→ **Exercise prompt**
Every line of the records below that holds the word "login" should be copied out.

*** Opening Given records ***

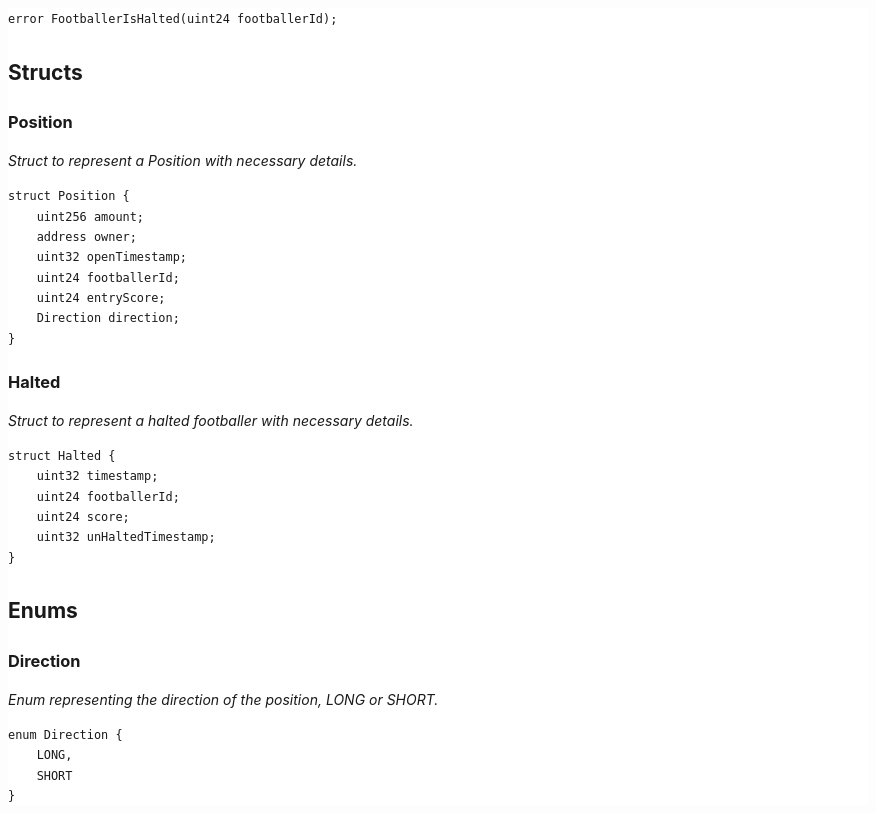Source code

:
 ```solidity
error FootballerIsHalted(uint24 footballerId);
```

## Structs
### Position
*Struct to represent a Position with necessary details.*


```solidity
struct Position {
    uint256 amount;
    address owner;
    uint32 openTimestamp;
    uint24 footballerId;
    uint24 entryScore;
    Direction direction;
}
```

### Halted
*Struct to represent a halted footballer with necessary details.*


```solidity
struct Halted {
    uint32 timestamp;
    uint24 footballerId;
    uint24 score;
    uint32 unHaltedTimestamp;
}
```

## Enums
### Direction
*Enum representing the direction of the position, LONG or SHORT.*


```solidity
enum Direction {
    LONG,
    SHORT
}
```


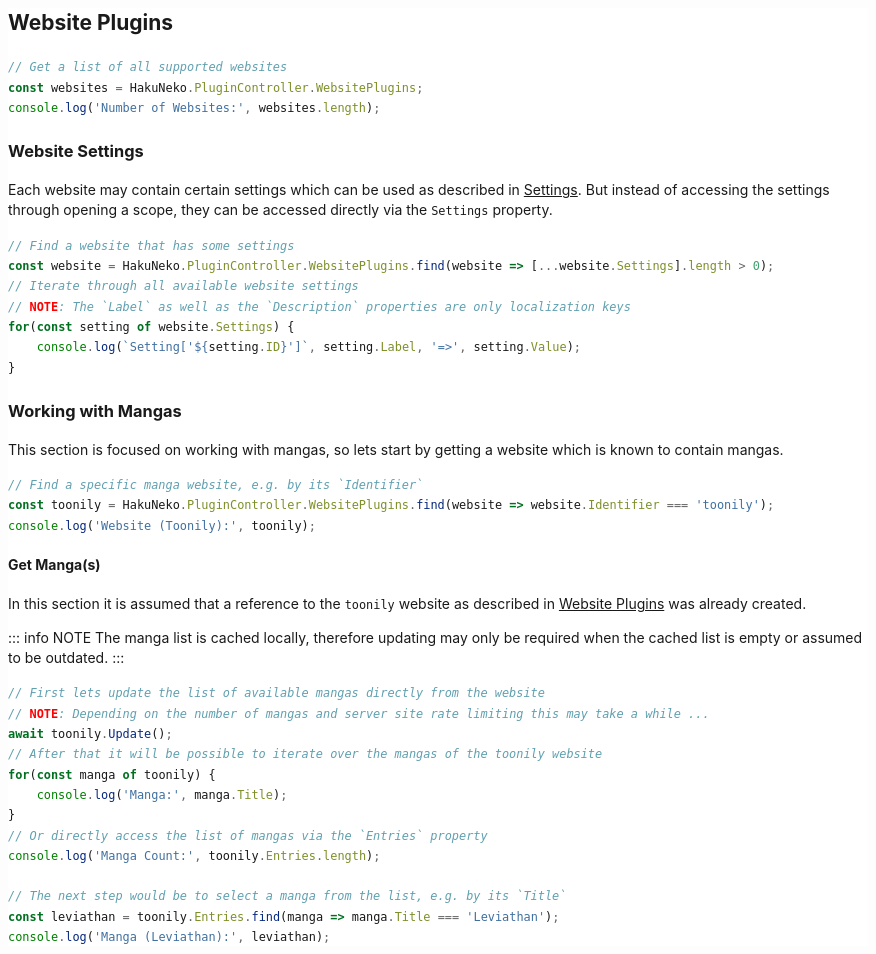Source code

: ## Website Plugins

```javascript
// Get a list of all supported websites
const websites = HakuNeko.PluginController.WebsitePlugins;
console.log('Number of Websites:', websites.length);
```

### Website Settings

Each website may contain certain settings which can be used as described in [Settings](#settings).
But instead of accessing the settings through opening a scope, they can be accessed directly via the `Settings` property.

```javascript
// Find a website that has some settings
const website = HakuNeko.PluginController.WebsitePlugins.find(website => [...website.Settings].length > 0);
// Iterate through all available website settings
// NOTE: The `Label` as well as the `Description` properties are only localization keys
for(const setting of website.Settings) {
    console.log(`Setting['${setting.ID}']`, setting.Label, '=>', setting.Value);
}
```

### Working with Mangas

This section is focused on working with mangas, so lets start by getting a website which is known to contain mangas.

```javascript
// Find a specific manga website, e.g. by its `Identifier`
const toonily = HakuNeko.PluginController.WebsitePlugins.find(website => website.Identifier === 'toonily');
console.log('Website (Toonily):', toonily);
```

#### Get Manga(s)

In this section it is assumed that a reference to the `toonily` website as described in [Website Plugins](#website-plugins) was already created.

::: info NOTE
The manga list is cached locally, therefore updating may only be required when the cached list is empty or assumed to be outdated.
:::

```javascript
// First lets update the list of available mangas directly from the website
// NOTE: Depending on the number of mangas and server site rate limiting this may take a while ...
await toonily.Update();
// After that it will be possible to iterate over the mangas of the toonily website
for(const manga of toonily) {
    console.log('Manga:', manga.Title);
}
// Or directly access the list of mangas via the `Entries` property
console.log('Manga Count:', toonily.Entries.length);

// The next step would be to select a manga from the list, e.g. by its `Title`
const leviathan = toonily.Entries.find(manga => manga.Title === 'Leviathan');
console.log('Manga (Leviathan):', leviathan);
```
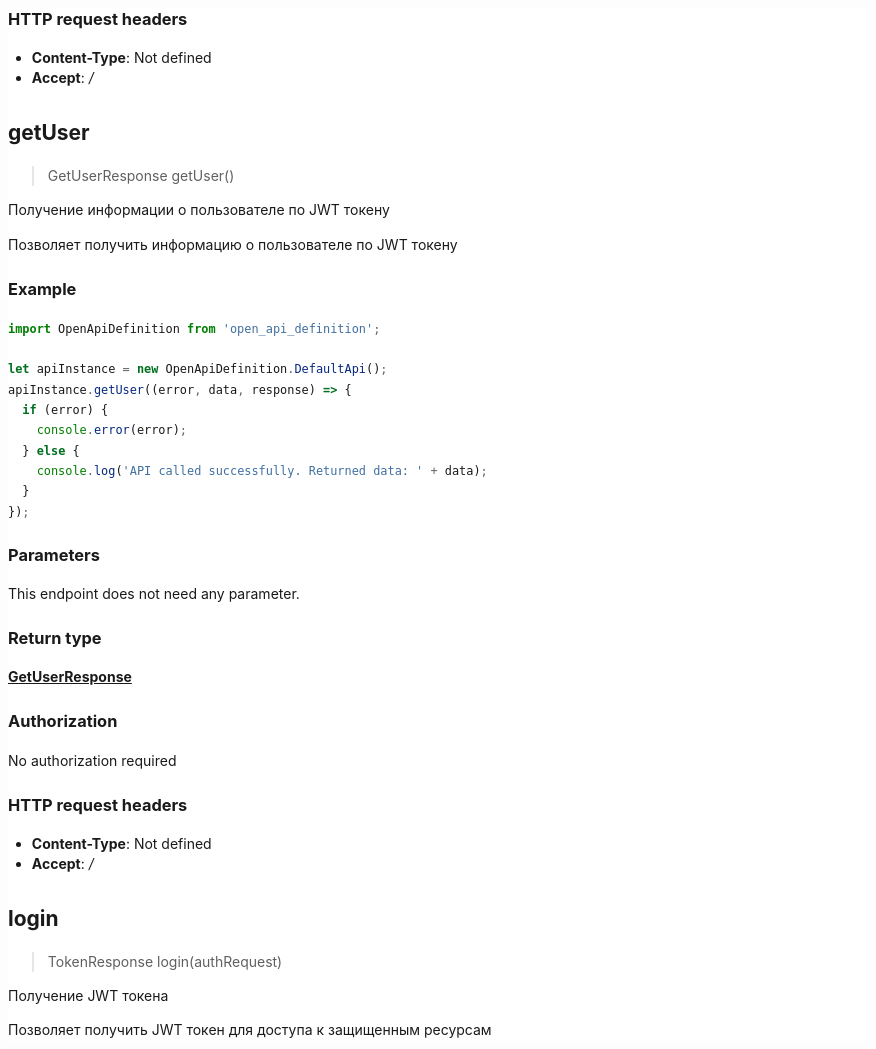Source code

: ### HTTP request headers

- **Content-Type**: Not defined
- **Accept**: */*


## getUser

> GetUserResponse getUser()

Получение информации о пользователе по JWT токену

Позволяет получить информацию о пользователе по JWT токену

### Example

```javascript
import OpenApiDefinition from 'open_api_definition';

let apiInstance = new OpenApiDefinition.DefaultApi();
apiInstance.getUser((error, data, response) => {
  if (error) {
    console.error(error);
  } else {
    console.log('API called successfully. Returned data: ' + data);
  }
});
```

### Parameters

This endpoint does not need any parameter.

### Return type

[**GetUserResponse**](GetUserResponse.md)

### Authorization

No authorization required

### HTTP request headers

- **Content-Type**: Not defined
- **Accept**: */*


## login

> TokenResponse login(authRequest)

Получение JWT токена

Позволяет получить JWT токен для доступа к защищенным ресурсам
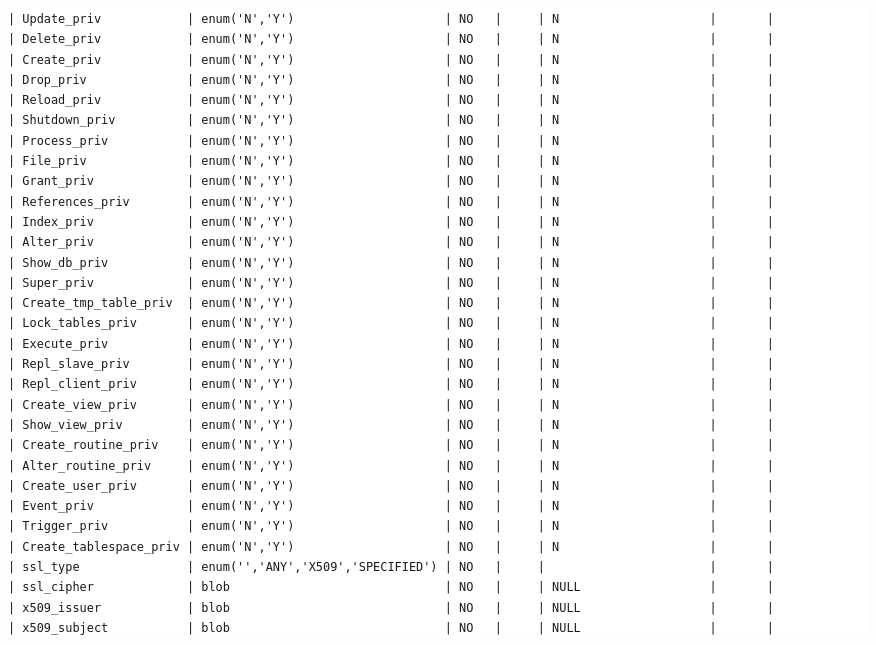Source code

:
 ```mysql
| Update_priv            | enum('N','Y')                     | NO   |     | N                     |       |
| Delete_priv            | enum('N','Y')                     | NO   |     | N                     |       |
| Create_priv            | enum('N','Y')                     | NO   |     | N                     |       |
| Drop_priv              | enum('N','Y')                     | NO   |     | N                     |       |
| Reload_priv            | enum('N','Y')                     | NO   |     | N                     |       |
| Shutdown_priv          | enum('N','Y')                     | NO   |     | N                     |       |
| Process_priv           | enum('N','Y')                     | NO   |     | N                     |       |
| File_priv              | enum('N','Y')                     | NO   |     | N                     |       |
| Grant_priv             | enum('N','Y')                     | NO   |     | N                     |       |
| References_priv        | enum('N','Y')                     | NO   |     | N                     |       |
| Index_priv             | enum('N','Y')                     | NO   |     | N                     |       |
| Alter_priv             | enum('N','Y')                     | NO   |     | N                     |       |
| Show_db_priv           | enum('N','Y')                     | NO   |     | N                     |       |
| Super_priv             | enum('N','Y')                     | NO   |     | N                     |       |
| Create_tmp_table_priv  | enum('N','Y')                     | NO   |     | N                     |       |
| Lock_tables_priv       | enum('N','Y')                     | NO   |     | N                     |       |
| Execute_priv           | enum('N','Y')                     | NO   |     | N                     |       |
| Repl_slave_priv        | enum('N','Y')                     | NO   |     | N                     |       |
| Repl_client_priv       | enum('N','Y')                     | NO   |     | N                     |       |
| Create_view_priv       | enum('N','Y')                     | NO   |     | N                     |       |
| Show_view_priv         | enum('N','Y')                     | NO   |     | N                     |       |
| Create_routine_priv    | enum('N','Y')                     | NO   |     | N                     |       |
| Alter_routine_priv     | enum('N','Y')                     | NO   |     | N                     |       |
| Create_user_priv       | enum('N','Y')                     | NO   |     | N                     |       |
| Event_priv             | enum('N','Y')                     | NO   |     | N                     |       |
| Trigger_priv           | enum('N','Y')                     | NO   |     | N                     |       |
| Create_tablespace_priv | enum('N','Y')                     | NO   |     | N                     |       |
| ssl_type               | enum('','ANY','X509','SPECIFIED') | NO   |     |                       |       |
| ssl_cipher             | blob                              | NO   |     | NULL                  |       |
| x509_issuer            | blob                              | NO   |     | NULL                  |       |
| x509_subject           | blob                              | NO   |     | NULL                  |       |
```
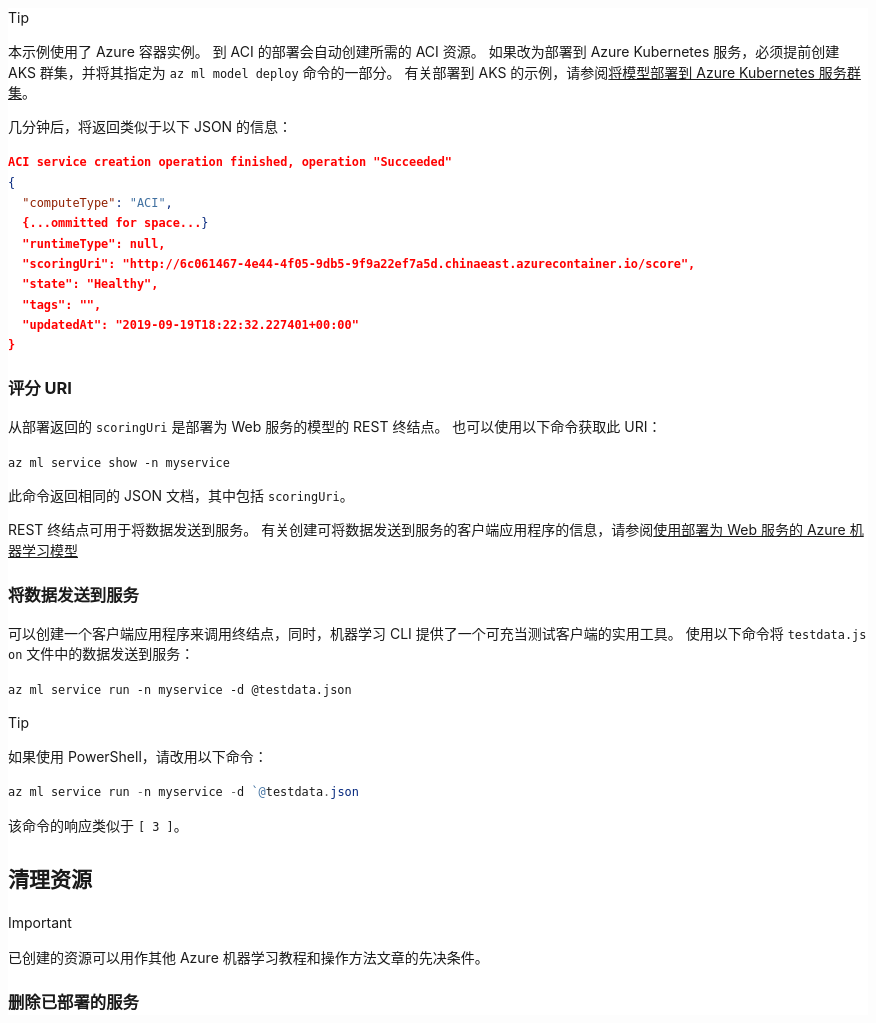 > [!TIP]
> 本示例使用了 Azure 容器实例。 到 ACI 的部署会自动创建所需的 ACI 资源。 如果改为部署到 Azure Kubernetes 服务，必须提前创建 AKS 群集，并将其指定为 `az ml model deploy` 命令的一部分。 有关部署到 AKS 的示例，请参阅[将模型部署到 Azure Kubernetes 服务群集](how-to-deploy-azure-kubernetes-service.md)。

几分钟后，将返回类似于以下 JSON 的信息：

```json
ACI service creation operation finished, operation "Succeeded"
{
  "computeType": "ACI",
  {...ommitted for space...}
  "runtimeType": null,
  "scoringUri": "http://6c061467-4e44-4f05-9db5-9f9a22ef7a5d.chinaeast.azurecontainer.io/score",
  "state": "Healthy",
  "tags": "",
  "updatedAt": "2019-09-19T18:22:32.227401+00:00"
}
```

### <a name="the-scoring-uri"></a>评分 URI

从部署返回的 `scoringUri` 是部署为 Web 服务的模型的 REST 终结点。 也可以使用以下命令获取此 URI：

```azurecli
az ml service show -n myservice
```

此命令返回相同的 JSON 文档，其中包括 `scoringUri`。

REST 终结点可用于将数据发送到服务。 有关创建可将数据发送到服务的客户端应用程序的信息，请参阅[使用部署为 Web 服务的 Azure 机器学习模型](how-to-consume-web-service.md)

### <a name="send-data-to-the-service"></a>将数据发送到服务

可以创建一个客户端应用程序来调用终结点，同时，机器学习 CLI 提供了一个可充当测试客户端的实用工具。 使用以下命令将 `testdata.json` 文件中的数据发送到服务：

```azurecli
az ml service run -n myservice -d @testdata.json
```

> [!TIP]
> 如果使用 PowerShell，请改用以下命令：
>
> ```powershell
> az ml service run -n myservice -d `@testdata.json
> ```

该命令的响应类似于 `[ 3 ]`。

## <a name="clean-up-resources"></a>清理资源

> [!IMPORTANT]
> 已创建的资源可以用作其他 Azure 机器学习教程和操作方法文章的先决条件。

### <a name="delete-deployed-service"></a>删除已部署的服务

*** Closing Given records ***

→ **Written answer**
## login
> TokenResponse login(authRequest)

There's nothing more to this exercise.